I do think your gravel is a little big. If you keep the gravel you need to use root tabs. It's what I just got rid of. I was never able to grow the fine rooted plants and tiny stems. I went to ADA Aquasoil. I had that gravel for decades so I felt I had waited long enough to get the best. I haven't used eco-complete but isn't it a similar cost of ADA AquaSoil? Why not go with the best?

If that is blyxa in your midground it won't do well in your gravel. I have had it for 3 months in my big peagravel. It wasn't able to root down. It just barely hung on. I was waiting to do my tank rescape. At same time I put 3 plants in my shrimp tank with ADA aquasoil. I just trimmed 6 4" plants off the original 3 and I still have 3 more I could trim off.

Your wysteria will get bushy, but what is so pretty about wysteria is the detail of the leaves. Behind your Augustfolia you can't see it. The Augustfolia doesn't have that pretty detail. You will always see the Augustfolia as it's big and lanky. Also the wyteria is a bright green color and usually light is in the front going to darker in the back - like natural shadowing. Course that doesn't mean you can't mix things up. Just a general thought.

The plants you ordered are really pretty. I think with those you will need to do CO2. They are high light plants and that will drive your plants fast and that means ferts and a carbon source (CO2 or excell). I dose EI and it works great. I like futzing with the tank so it works well for me.

Hope this helps. Just suggestions.....


----------



## icex (Feb 7, 2008)

Tex gal,

Thanks for the suggestions. I'll switch places with the Augustfolia and wysteria. As for the c02, I currently am doing 4 bottles of DIY c02. It's messy, but it works for now until I get a regulator. 

I want to get a canister filter this week, a Rena XP3. I found one online for $110 shipped, pretty good deal so I'm going to grab it. Next will be substrate. Were can I get ADA Aquasoil? I'll check into it.

### Data for review
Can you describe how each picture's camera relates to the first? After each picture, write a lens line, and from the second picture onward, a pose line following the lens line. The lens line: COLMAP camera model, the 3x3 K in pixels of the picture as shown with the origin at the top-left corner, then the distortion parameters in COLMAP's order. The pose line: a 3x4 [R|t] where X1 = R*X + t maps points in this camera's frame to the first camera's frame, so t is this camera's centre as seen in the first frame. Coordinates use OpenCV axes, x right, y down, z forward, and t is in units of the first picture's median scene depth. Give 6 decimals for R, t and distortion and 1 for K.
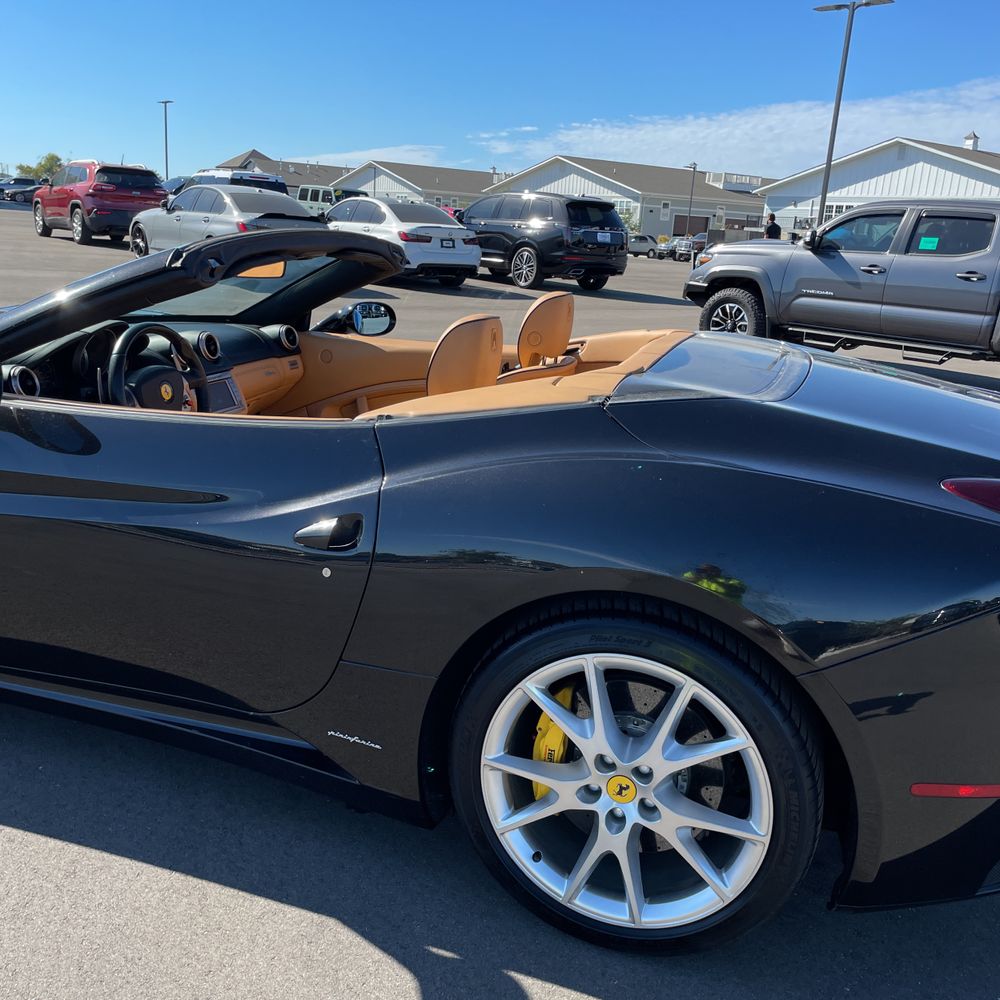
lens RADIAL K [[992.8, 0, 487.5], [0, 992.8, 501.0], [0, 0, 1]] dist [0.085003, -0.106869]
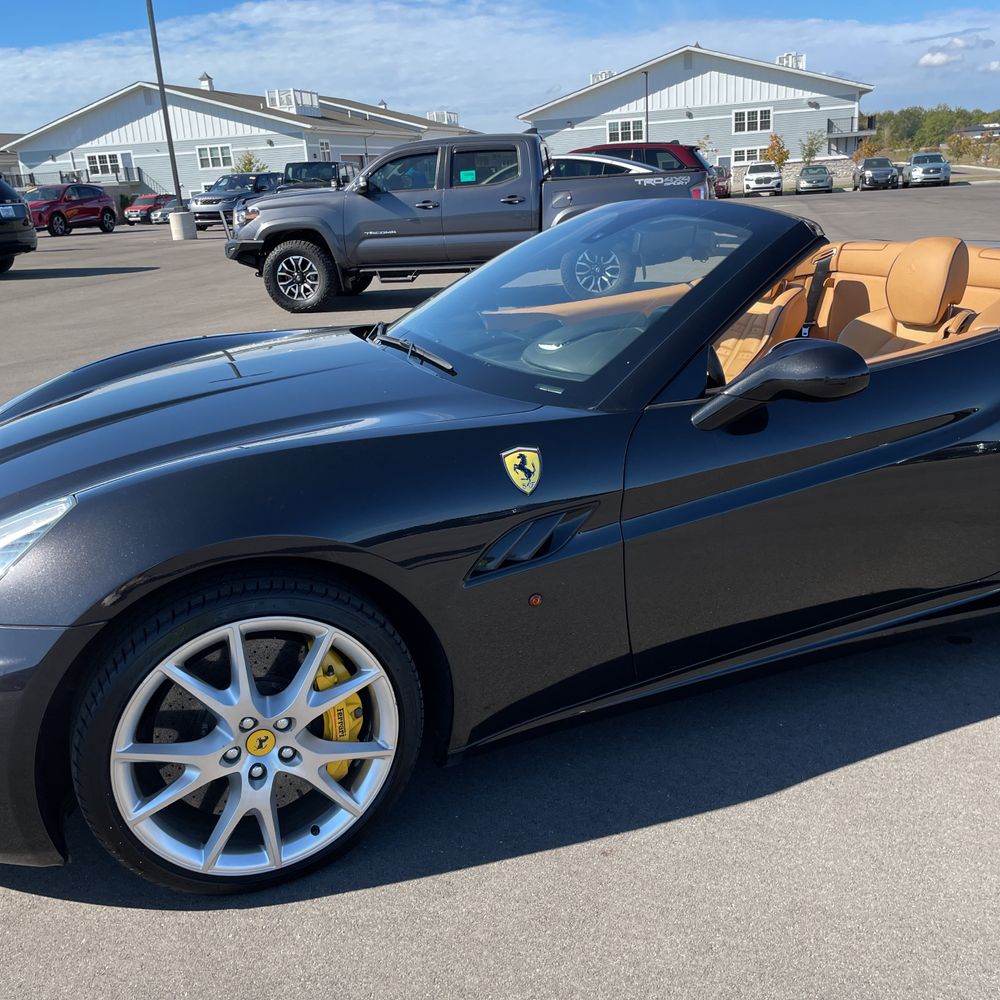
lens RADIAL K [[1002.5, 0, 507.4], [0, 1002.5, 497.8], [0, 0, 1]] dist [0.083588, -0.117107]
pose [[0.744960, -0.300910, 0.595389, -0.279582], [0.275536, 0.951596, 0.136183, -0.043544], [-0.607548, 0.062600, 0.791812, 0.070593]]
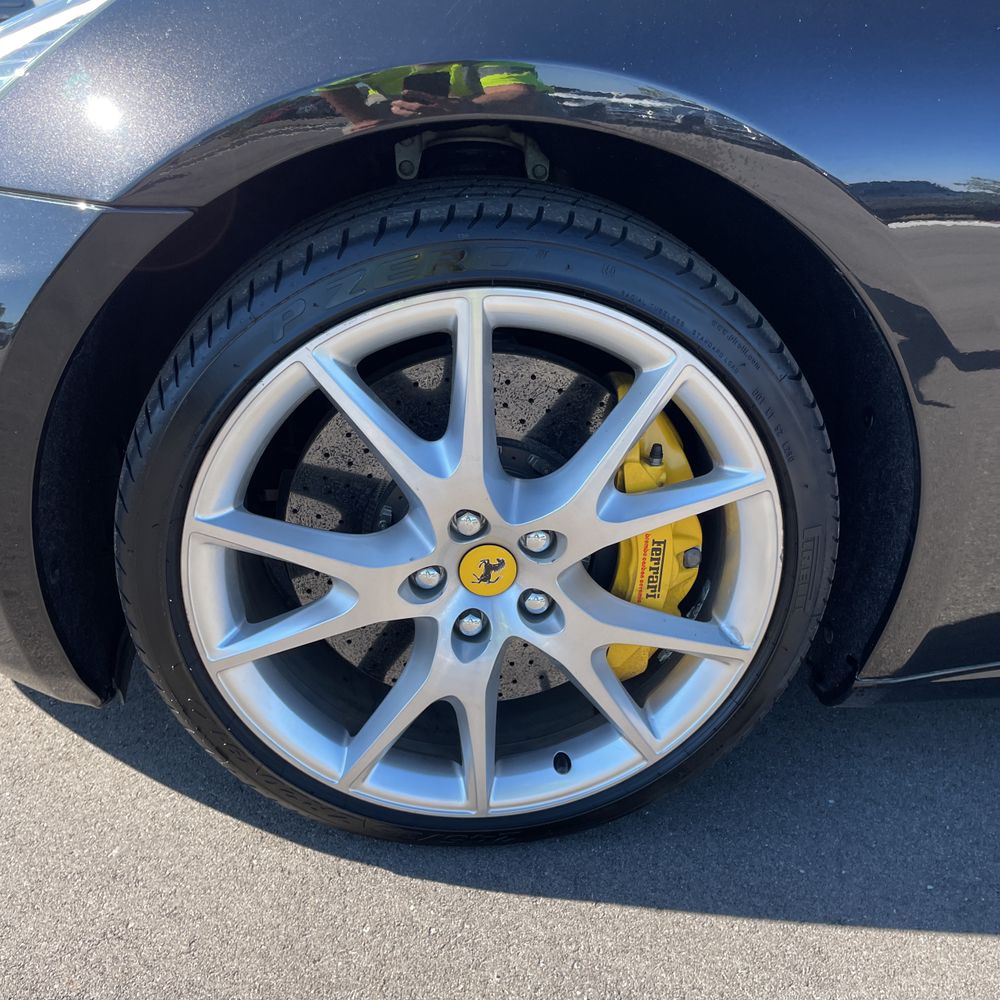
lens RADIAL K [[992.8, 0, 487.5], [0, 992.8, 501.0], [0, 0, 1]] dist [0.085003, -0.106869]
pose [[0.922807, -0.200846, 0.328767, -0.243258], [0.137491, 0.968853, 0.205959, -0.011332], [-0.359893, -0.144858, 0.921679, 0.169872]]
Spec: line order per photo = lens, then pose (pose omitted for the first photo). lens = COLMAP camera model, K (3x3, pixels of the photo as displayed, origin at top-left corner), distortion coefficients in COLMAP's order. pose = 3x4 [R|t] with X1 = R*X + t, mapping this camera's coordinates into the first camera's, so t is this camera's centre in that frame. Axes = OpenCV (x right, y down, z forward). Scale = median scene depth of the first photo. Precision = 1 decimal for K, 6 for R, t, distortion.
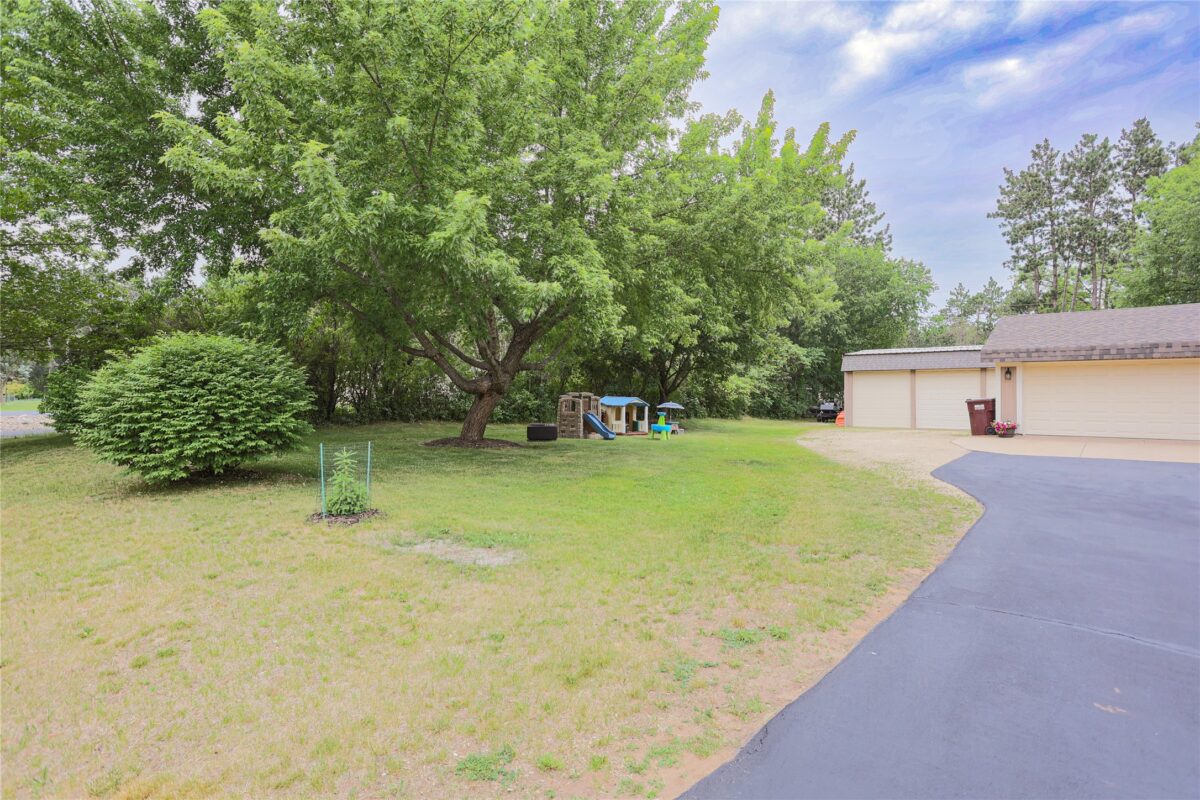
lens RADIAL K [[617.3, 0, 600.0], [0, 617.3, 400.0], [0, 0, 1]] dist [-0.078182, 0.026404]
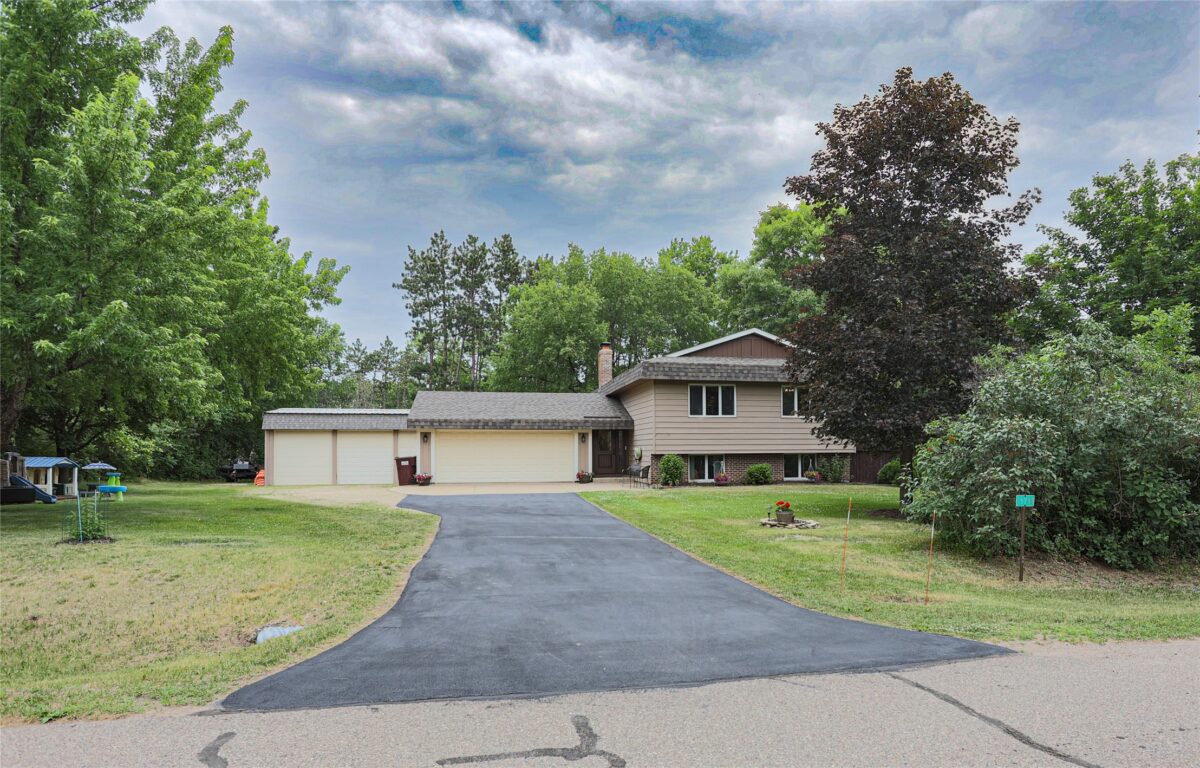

### Problems to work on
• a. Write out the aquarium forum thread from "## icex (Feb" down to "check into it.".
• b. List every plant mentioned by name in the aquarium forum thread.

### Task-by-task solutions
• a.
## icex (Feb 7, 2008)

Tex gal,

Thanks for the suggestions. I'll switch places with the Augustfolia and wysteria. As for the c02, I currently am doing 4 bottles of DIY c02. It's messy, but it works for now until I get a regulator. 

I want to get a canister filter this week, a Rena XP3. I found one online for $110 shipped, pretty good deal so I'm going to grab it. Next will be substrate. Were can I get ADA Aquasoil? I'll check into it.

• b. blyxa, wysteria, Augustfolia